_工作指令 1_
请改写下方清单中的全部文字，把“villages”换成“towns”，其余一字不动。答案里不要放图片。

_摘录文本_
════

以生态环境刑法的立法目的为标准,可将生态环境犯罪划分为破坏自然资源类犯罪、污染环境类犯罪和破坏生态类犯罪三种类型。自然资源永续、环境良好和生态安全直接决定了人类生存和发展对自然资源供给、环境供给和生态供给在不同时间和空间条件下的水准和高度,分别涵盖了三类犯罪。人类为实现资源永续、环境良好和生态安全分别开发出了丰富多样的治理方式。生态环境刑法作为一种任何行为都不可突破的底限式治理工具,其根本目的在于保护资源永续法益、环境良好法益和生态安全法益。这三类法益能否得到刑法的充分保护,直接决定着刑法在生态文明价值目标实现中的功能发挥。三类法益所涵盖的犯罪需要进行类型化分析。

════

_本题清单_
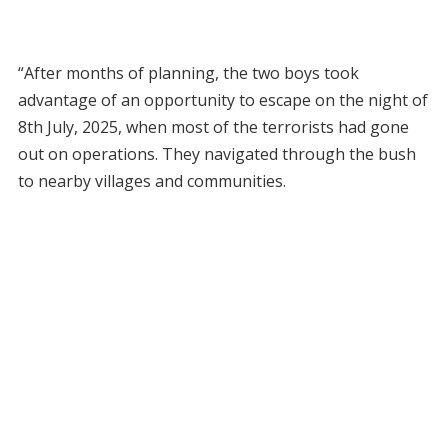
“After months of planning, the two boys took
advantage of an opportunity to escape on the night of
8th July, 2025, when most of the terrorists had gone
out on operations. They navigated through the bush
to nearby villages and communities.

════

_工作指令 2_
请接着上面讲生态环境犯罪分类的文字往下写。

_结果 1_
“After months of planning, the two boys took
advantage of an opportunity to escape on the night of
8th July, 2025, when most of the terrorists had gone
out on operations. They navigated through the bush
to nearby towns and communities.

_结果 2_
从我国生态环境刑法立法的历史沿革来看,生态环境犯罪是通过逐步纳入破坏自然资源类犯罪、污染环境类犯罪和破坏生态类犯罪三种类型得以呈现的。1979年《刑法》分则第三章“破坏社会主义市场经济秩序罪”规定了3个环境犯罪,从罪状设置上看就是为了保护林木资源、水产资源以及野生动物资源的经济价值,厘定了这3个环境犯罪属于破坏自然资源类犯罪。此后,1984年《水污染防治法》第43条设立了重大水污染事故罪,1987年《大气污染防治法》第47条设立了重大大气污染事故罪,1995年《固体废物污染环境防治法》第72条设立了危险废物污染事故罪,标志着我国污染环境类犯罪初步形成。为保障1988年《野生动物保护法》的有效实施,与该法同时通过的《全国人大常委会关于惩治捕杀国家重点保护的珍贵、濒危野生动物犯罪的补充规定》(以下简称“1988年《补充规定》”)设立了非法捕杀珍贵、濒危野生动物罪,标志着我国规制破坏生态类环境犯罪的出现。至此,我国生态环境刑法立法形成了破坏自然资源类犯罪、污染环境类犯罪和破坏生态类犯罪并行的基本格局。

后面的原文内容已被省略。